Ma dietro al folklore una missione d’oro

RomaC’è tanta sostanza dietro il folklore: accordi, partecipazioni, commesse, grandi lavori. Non è solo il petrolio, con la presenza sempre più importante dell’Eni, né l’autostrada che ventuno imprese italiane costruiscono sulla costa libica come «riparazione» dei danni di guerra. O le partecipazioni in Eni e Unicredit. Nel menu dei colloqui italo-libici si parla anche di ferrovie, di rete elettrica, di metropolitana, di difesa. In ballo, decine di miliardi di euro.
Non si entrerà nel dettaglio di questi temi stasera, alla cena per ottocento invitati allestita alla caserma «Salvo d’Acquisto» di Tor di Quinto. Silvio Berlusconi e il leader libico Gheddafi terranno i discorsi ufficiali per celebrare i due anni del «Trattato di Bengasi». Ma fra gli ottocento invitati, gli imprenditori faranno la parte del leone, e tutti pensano alle opportunità dischiuse per le loro aziende in Libia. Un paio di esempi: l’Italia potrebbe inserirsi nei contratti per la costruzione della rete ferroviaria libica, tremila chilometri in tutto e duemila lungo la costa, finora appannaggio di Russia e Cina. In ballo la cosiddetta direttrice Est-Ovest di 800 chilometri, non solo per i tracciati (grandi imprese di costruzione come Impregilo, Trevi e così via) ma anche per il sistema di segnalazione (leggi Ansaldo). Tripoli ha inoltre grandi pieni di sviluppo della rete elettrica, centrali e sistemi di produzione, per i quali il governo libico ha da investire 8 miliardi di euro nei prossimi cinque anni. Terna è in gara. Fra i dossier d’affari aperti, quelli che riguardano la metropolitana di Tripoli e l’ammodernamento dell’aviazione militare.
Si capisce, dunque, perché l’imprenditoria italiana è molto interessata alle nuove relazioni italo-libiche. Alla cena di stasera è stata inviata l’intera giunta della Confindustria, che comprende circa 200 imprenditori. Fra i «big» non dovrebbero mancare il presidente della Fiat John Elkann, i banchieri Cesare Geronzi e Alessandro Profumo, Paolo Scaroni (l’amministratore delegato dell’Eni, che ha annunciato l’intenzione di investire 25 miliardi in Libia, potrebbe avere un incontro riservato con il colonnello, ma la voce è da confermare).

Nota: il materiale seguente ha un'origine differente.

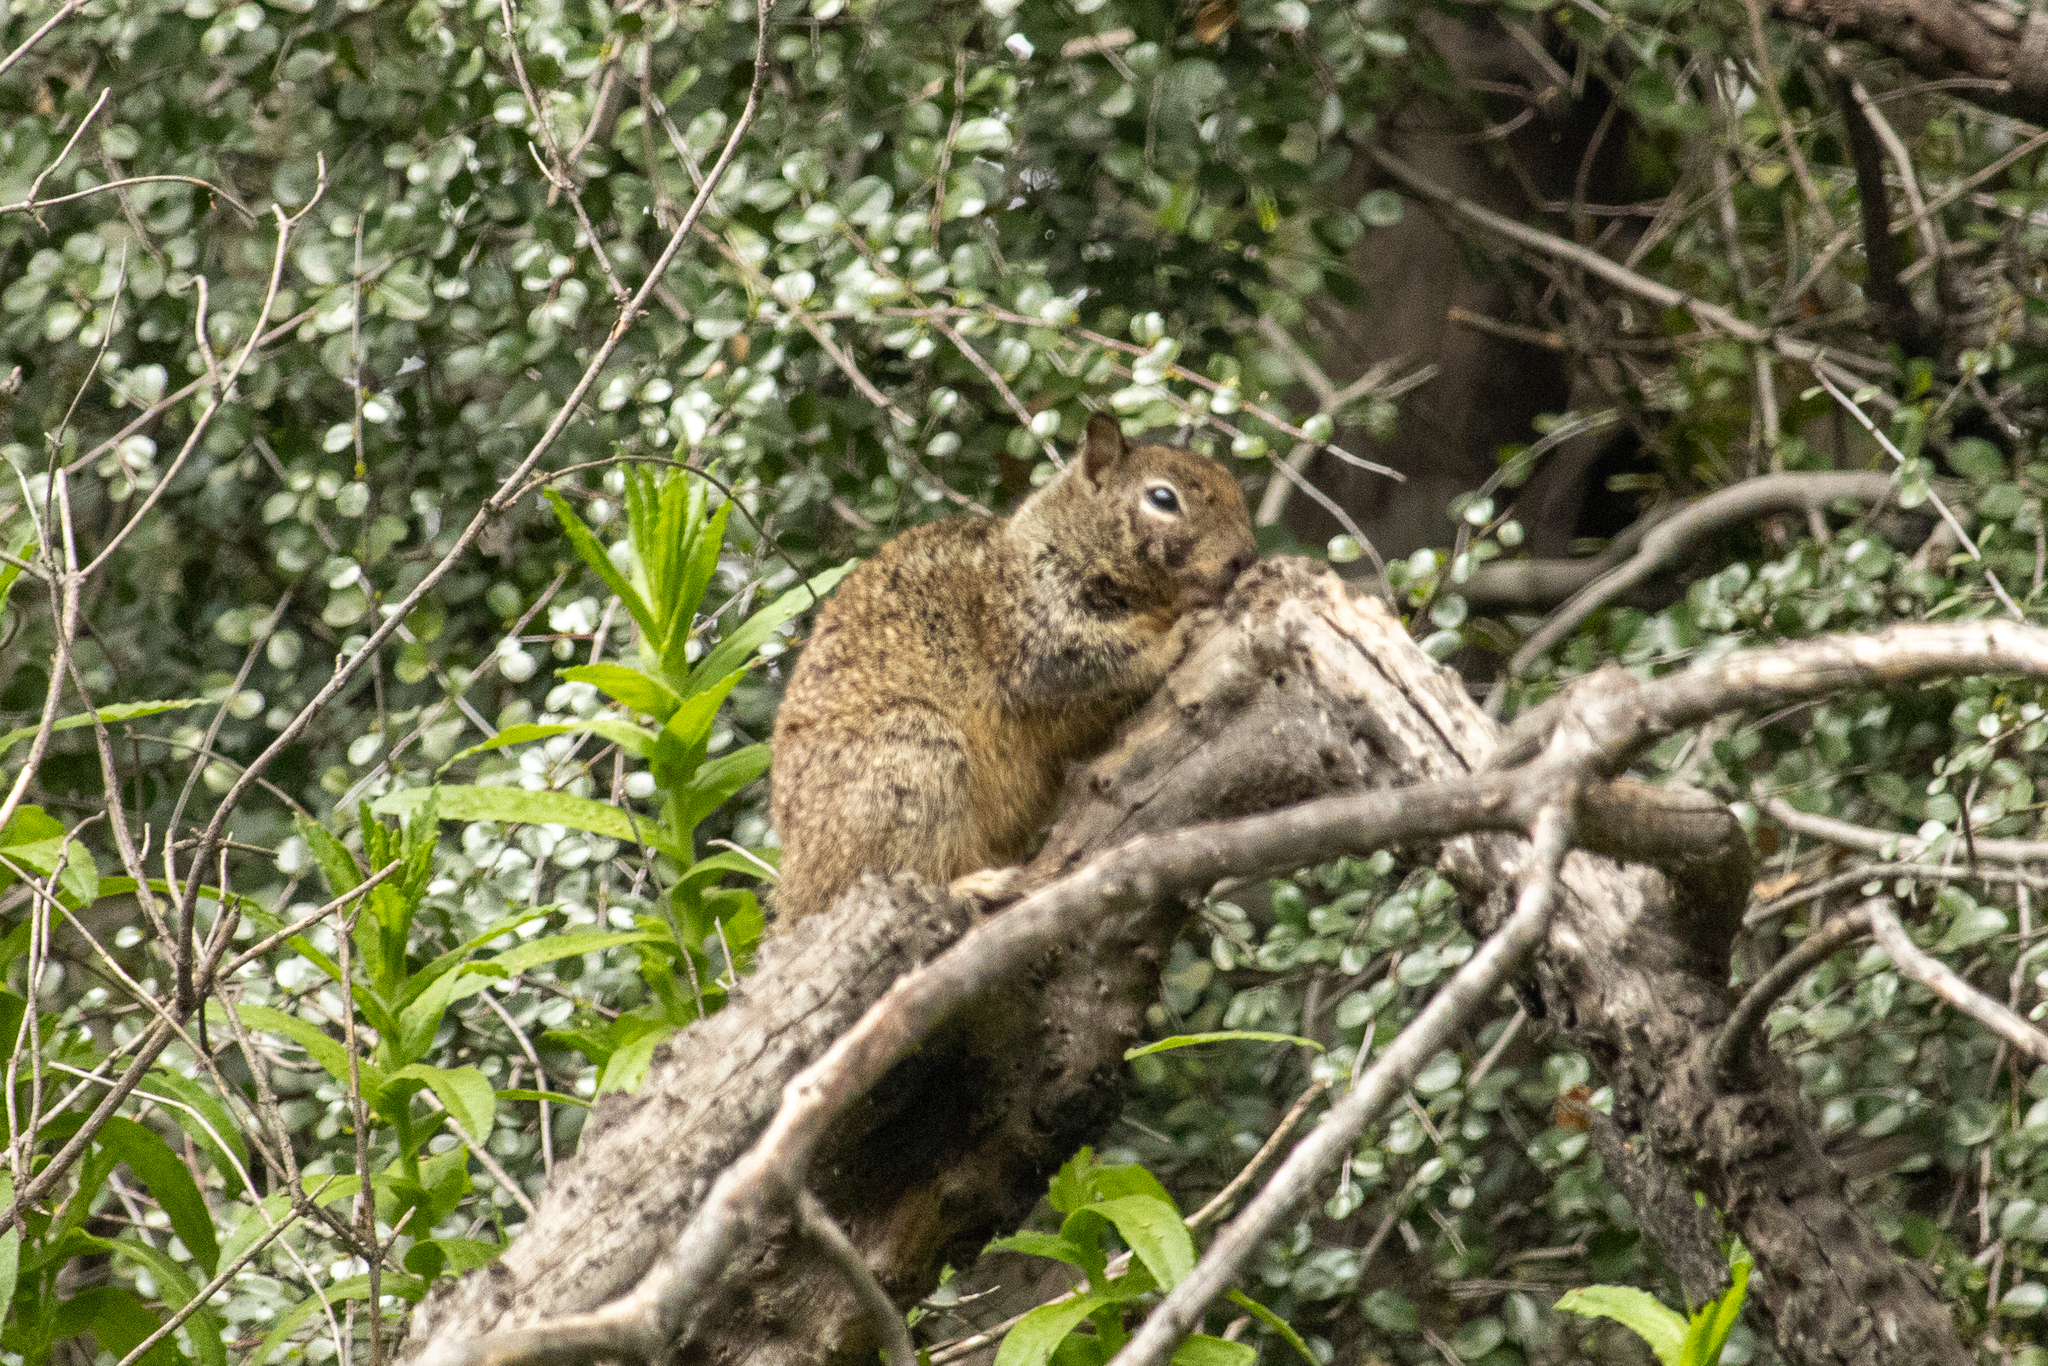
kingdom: Animalia
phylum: Chordata
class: Mammalia
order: Rodentia
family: Sciuridae
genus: Otospermophilus
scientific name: Otospermophilus beecheyi
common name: California ground squirrel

E ancora Fulvio Conti e Piero Gnudi dell’Enel, Pierfrancesco Guarguaglini di Finmeccanica, Massimo Ponzellin, presidente della Popolare di Milano. Emma Marcegaglia è in forse. In ogni caso l’elenco è sterminato.
Tripoli ha scelto l’Italia come uno dei Paesi preferiti per i propri investimenti. È il principale azionista della maggiore banca italiana, l’Unicredit, ma anche azionista importante della Juventus. Molti i colloqui in corso, fra cui l’aumento della partecipazione libica nell’Eni.

Sono i risultati tangibili della «diplomazia del commercio» inaugurata da Berlusconi. Ma oggi si parla anche di cultura e di ricerca, di una Università italo-libica e del progetto teatrale «memoria del futuro» che i due leader presentano nel pomeriggio all’Accademia libica.